▶ **Instructions for the task**
List each line in the records below that contains the word "edge", and copy every such line in full.

Chart understanding data:
---+---

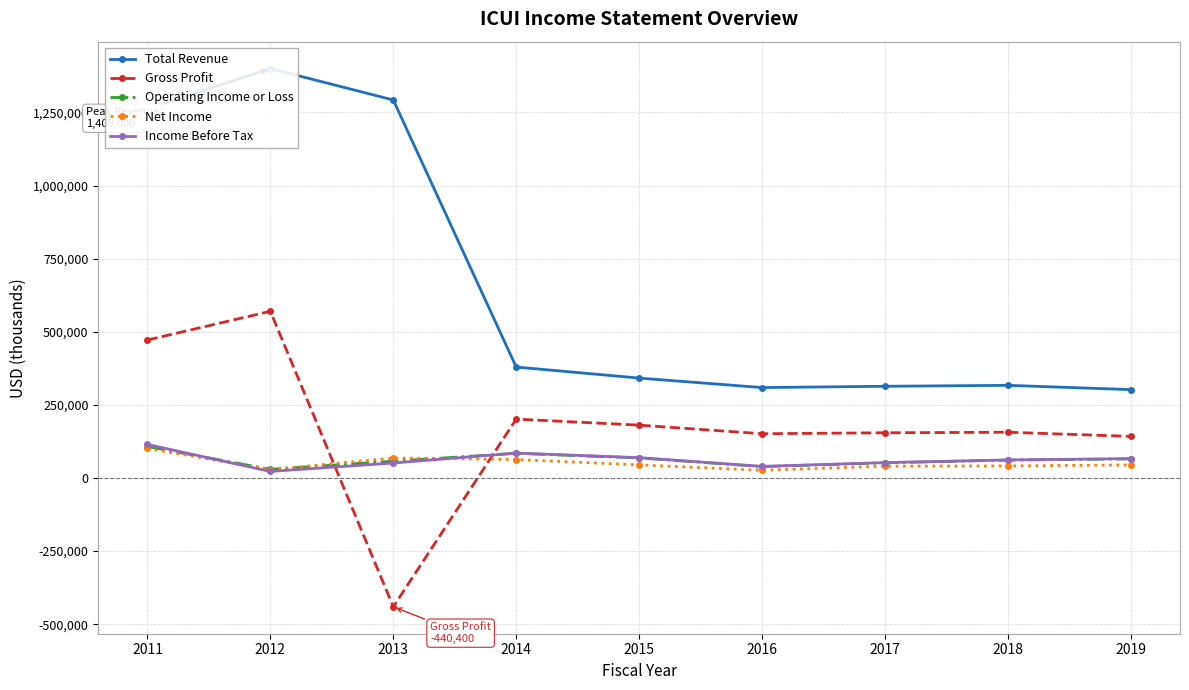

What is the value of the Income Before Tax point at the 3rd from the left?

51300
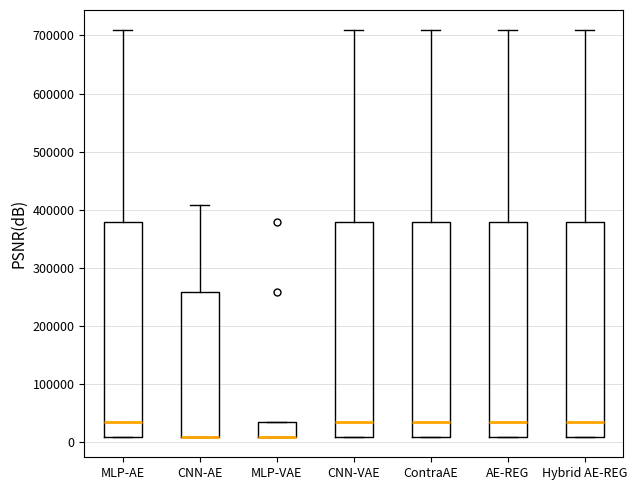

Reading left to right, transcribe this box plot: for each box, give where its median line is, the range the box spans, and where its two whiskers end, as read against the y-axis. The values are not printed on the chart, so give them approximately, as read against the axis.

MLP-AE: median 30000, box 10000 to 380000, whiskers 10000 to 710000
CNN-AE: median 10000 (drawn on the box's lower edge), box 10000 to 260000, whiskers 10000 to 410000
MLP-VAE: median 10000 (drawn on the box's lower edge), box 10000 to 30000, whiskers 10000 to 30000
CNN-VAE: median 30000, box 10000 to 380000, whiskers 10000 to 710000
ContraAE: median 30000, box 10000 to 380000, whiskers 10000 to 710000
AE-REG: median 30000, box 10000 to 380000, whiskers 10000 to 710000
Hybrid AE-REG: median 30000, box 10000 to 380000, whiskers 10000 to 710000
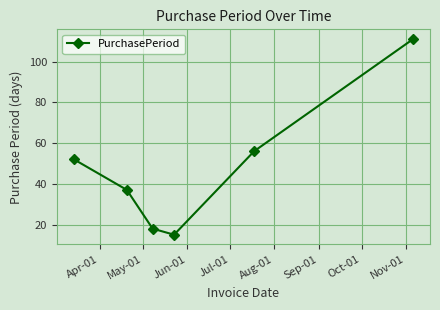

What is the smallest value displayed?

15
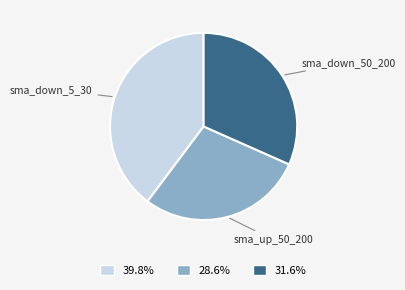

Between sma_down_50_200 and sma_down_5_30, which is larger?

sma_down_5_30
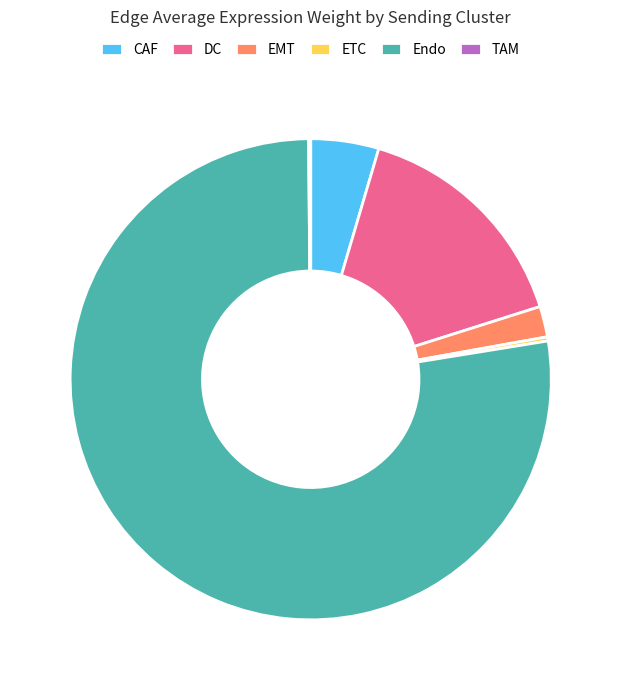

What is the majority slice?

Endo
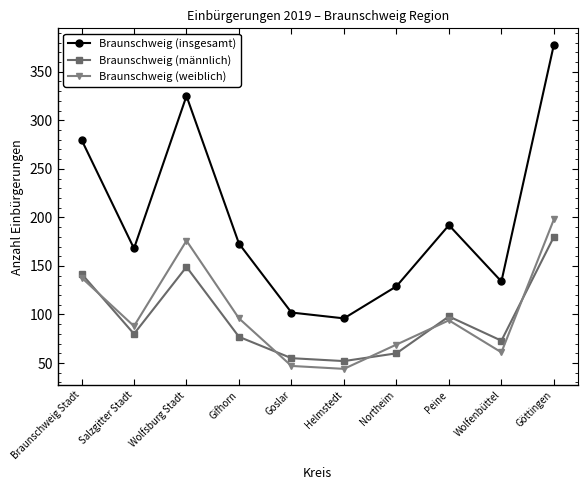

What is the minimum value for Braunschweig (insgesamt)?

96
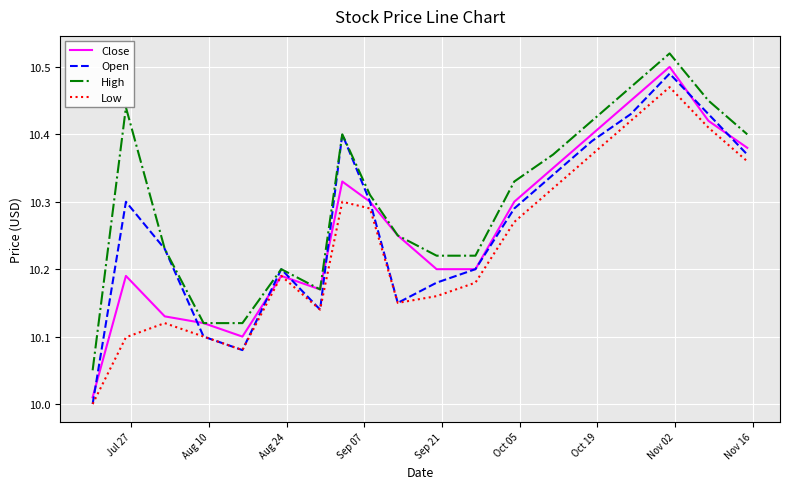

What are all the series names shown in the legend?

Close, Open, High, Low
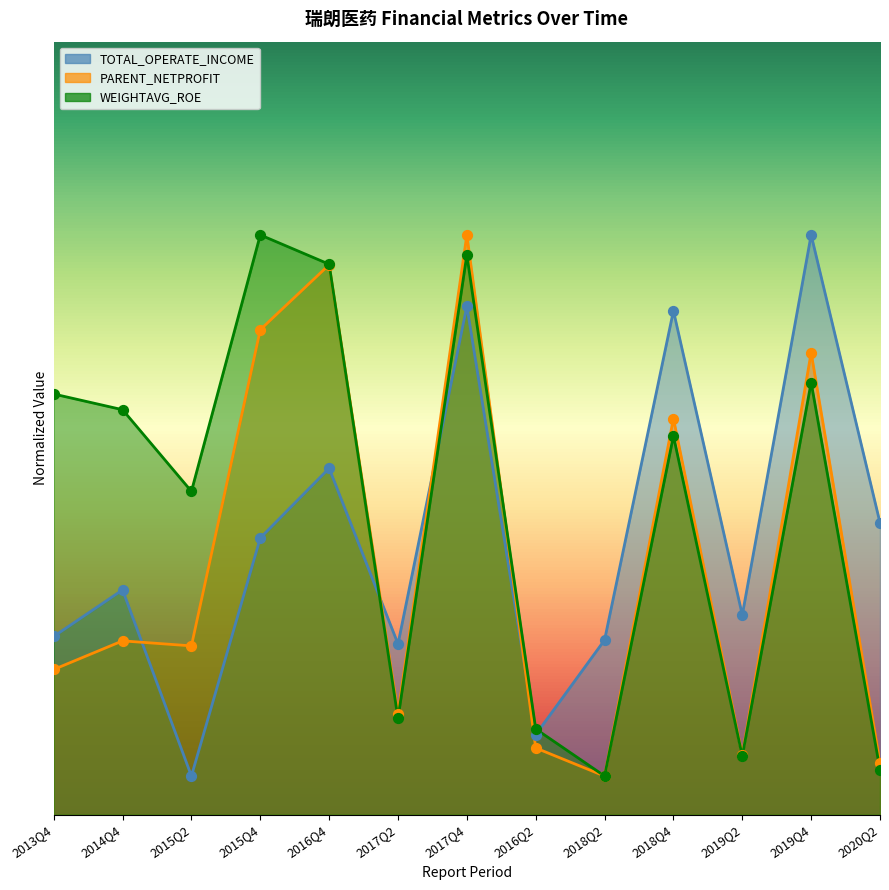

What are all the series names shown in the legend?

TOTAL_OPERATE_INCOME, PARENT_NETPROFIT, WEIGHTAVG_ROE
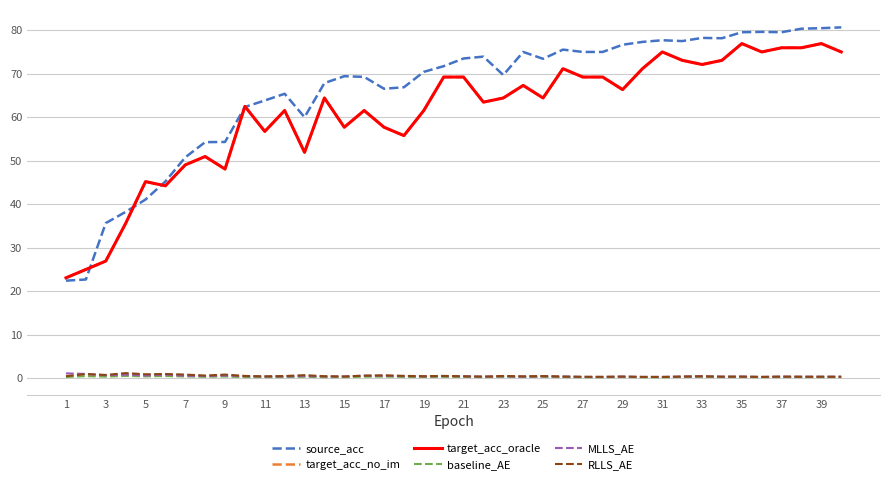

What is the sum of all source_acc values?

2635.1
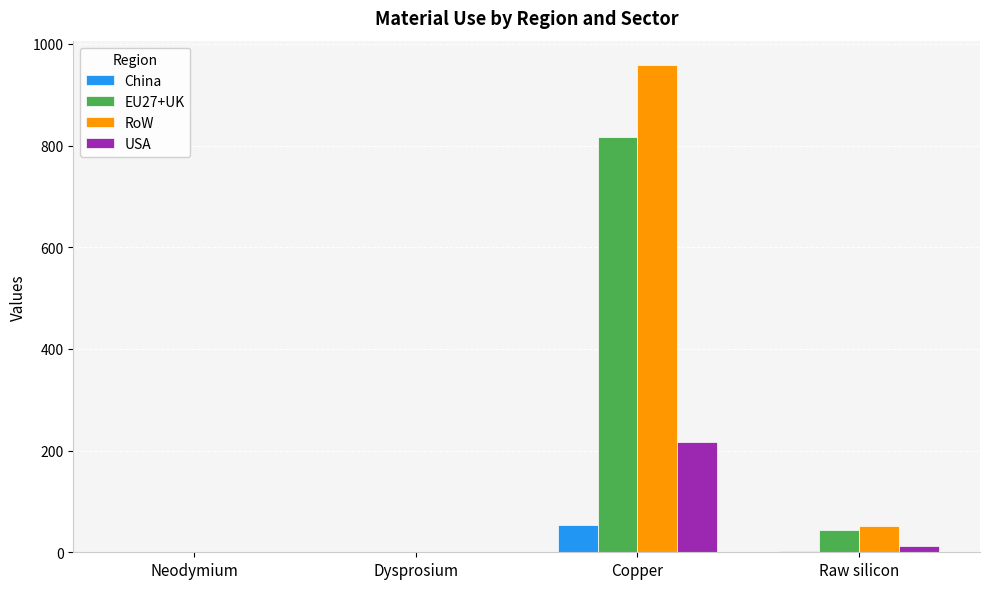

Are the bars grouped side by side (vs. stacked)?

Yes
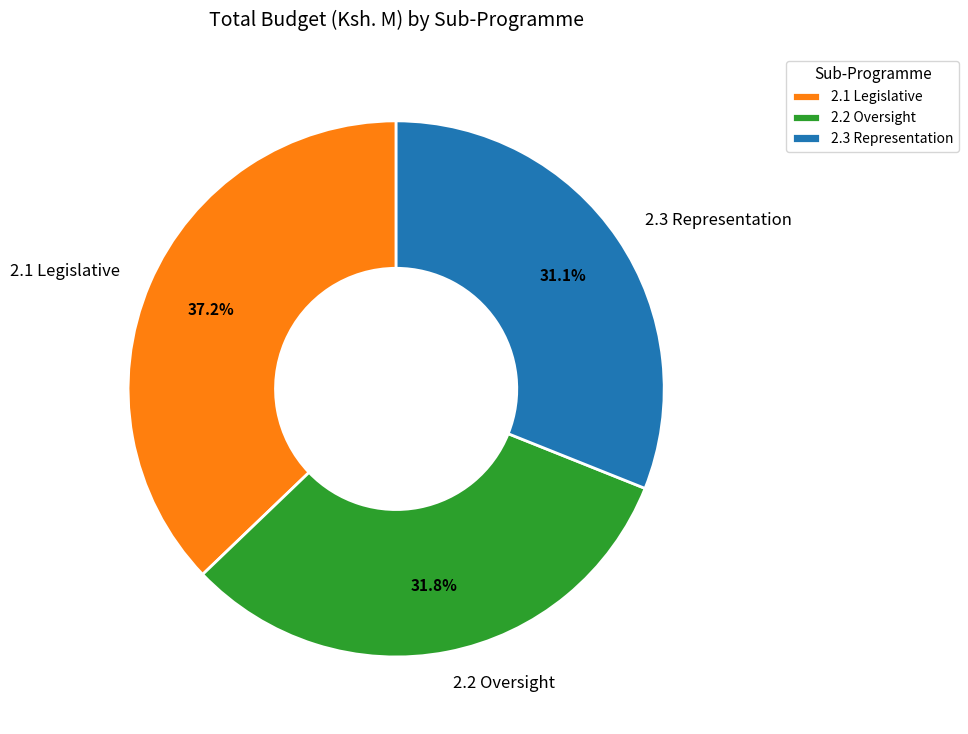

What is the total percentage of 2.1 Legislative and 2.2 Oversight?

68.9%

---+---

▶ **Worked solution**
CNN-AE: median 10000 (drawn on the box's lower edge), box 10000 to 260000, whiskers 10000 to 410000
MLP-VAE: median 10000 (drawn on the box's lower edge), box 10000 to 30000, whiskers 10000 to 30000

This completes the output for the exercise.